Dahinter steckt der fiese Professor Schlotter, für den der Großvater als Gärtner arbeitet. Schlotter benutzt Opa heimlich als Testperson für seine neueste Errungenschaft: den ferngesteuerten Miniroboter Gobot. Mit einer Spritze in den Körper eines Menschen eingeschleust, will der Professor so die Weltherrschaft an sich reißen und Menschen wie Marionetten steuern! Jetzt kann nur noch Dr. X helfen. Und der hat gerade ein raffiniertes Verfahren entwickelt. Damit kann er Nano und Lilly so klein schrumpfen, dass sie in einem winzigen Raumschiff in das Innere von Opas Körper geschickt werden können. Aber die Mission der „Bodynauten“ ist gefährlich.

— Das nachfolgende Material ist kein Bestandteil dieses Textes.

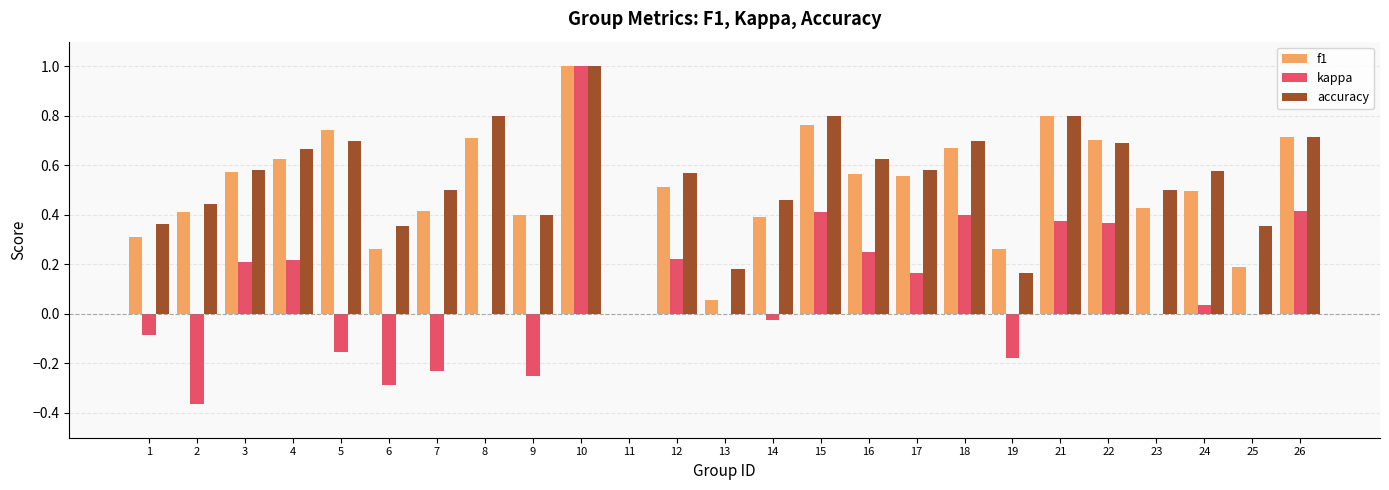

Does the chart contain stacked bars?

No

Nach dem Buch „Der kleine Medicus“ ist ein Animationsabenteuer entstanden, das einem Wissenschaftskrimi ähnelt. Leider kommt jedoch die Reise in das Innere des menschlichen Körpers zu kurz. So musst du, nachdem du „Der kleine Medicus – Bodynauten auf geheimer Mission im Körper“ ab heute im Kino gesehen hast, wohl doch noch einmal in die Bücher von Prof. Dietrich Grönemeyer gucken.